When designing the Streams API, it was clear that we had to support primitives. The boxing/unboxing overhead would kill any performance benefit from parallelism. We didn't want to support all of the primitives, though, since that would have added a huge amount of clutter to the API. (Can you really see a use for a ShortStream?) "All" or "none" are comfortable places for a design to be, yet neither was acceptable. So we had to find a reasonable value of "some". We ended up with primitive specializations for int, long, and double. (Personally I would have left out int but that's just me.)
For CharSequence.chars() we considered returning Stream<Character> (an early prototype might have implemented this) but it was rejected because of boxing overhead. Considering that a String has char values as primitives, it would seem to be a mistake to impose boxing unconditionally when the caller would probably just do a bit of processing on the value and unbox it right back into a string.
We also considered a CharStream primitive specialization, but its use would seem to be quite narrow compared to the amount of bulk it would add to the API. It didn't seem worthwhile to add it.
The penalty this imposes on callers is that they have to know that the IntStream contains char values represented as ints and that casting must be done at the proper place. This is doubly confusing because there are overloaded API calls like PrintStream.print(char) and PrintStream.print(int) that differ markedly in their behavior.
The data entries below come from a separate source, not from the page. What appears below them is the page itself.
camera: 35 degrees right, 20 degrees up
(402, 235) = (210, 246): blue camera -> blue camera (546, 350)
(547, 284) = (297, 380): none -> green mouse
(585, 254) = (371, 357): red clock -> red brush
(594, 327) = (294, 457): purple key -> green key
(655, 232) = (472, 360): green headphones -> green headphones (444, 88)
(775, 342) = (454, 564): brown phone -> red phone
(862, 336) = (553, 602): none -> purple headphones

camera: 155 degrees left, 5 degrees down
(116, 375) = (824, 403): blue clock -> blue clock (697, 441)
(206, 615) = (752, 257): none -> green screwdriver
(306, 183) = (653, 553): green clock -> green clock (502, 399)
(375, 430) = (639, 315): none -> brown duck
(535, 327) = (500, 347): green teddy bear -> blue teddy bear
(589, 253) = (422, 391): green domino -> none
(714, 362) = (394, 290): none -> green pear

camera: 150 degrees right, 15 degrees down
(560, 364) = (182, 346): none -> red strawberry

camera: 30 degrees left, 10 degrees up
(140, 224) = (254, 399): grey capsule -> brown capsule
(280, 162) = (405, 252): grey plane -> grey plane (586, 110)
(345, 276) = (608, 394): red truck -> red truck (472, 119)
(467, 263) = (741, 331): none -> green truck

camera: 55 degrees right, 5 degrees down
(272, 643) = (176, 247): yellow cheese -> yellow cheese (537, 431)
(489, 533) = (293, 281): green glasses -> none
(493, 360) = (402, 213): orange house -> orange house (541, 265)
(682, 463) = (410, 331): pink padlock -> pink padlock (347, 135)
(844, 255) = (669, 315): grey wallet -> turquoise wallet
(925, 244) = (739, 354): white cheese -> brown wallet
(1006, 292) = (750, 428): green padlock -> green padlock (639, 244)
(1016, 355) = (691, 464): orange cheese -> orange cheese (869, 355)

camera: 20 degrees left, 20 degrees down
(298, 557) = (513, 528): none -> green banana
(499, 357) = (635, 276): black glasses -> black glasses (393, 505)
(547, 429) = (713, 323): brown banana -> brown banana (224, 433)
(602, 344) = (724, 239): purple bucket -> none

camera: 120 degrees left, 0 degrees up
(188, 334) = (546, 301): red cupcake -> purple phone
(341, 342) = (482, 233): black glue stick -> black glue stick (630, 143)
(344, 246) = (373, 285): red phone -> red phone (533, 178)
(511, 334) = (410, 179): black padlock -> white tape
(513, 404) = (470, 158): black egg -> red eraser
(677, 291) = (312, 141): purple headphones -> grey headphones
An additional point of confusion possibly arises because the codePoints() call also returns an IntStream but the values it contains are quite different.
So, this boils down to choosing pragmatically among several alternatives:
We could provide no primitive specializations, resulting in a simple, elegant, consistent API, but which imposes a high performance and GC overhead;
we could provide a complete set of primitive specializations, at the cost of cluttering up the API and imposing a maintenance burden on JDK developers; or
we could provide a subset of primitive specializations, giving a moderately sized, high performing API that imposes a relatively small burden on callers in a fairly narrow range of use cases (char processing).
We chose the last one.

Why is String.chars() a stream of ints in Java 8?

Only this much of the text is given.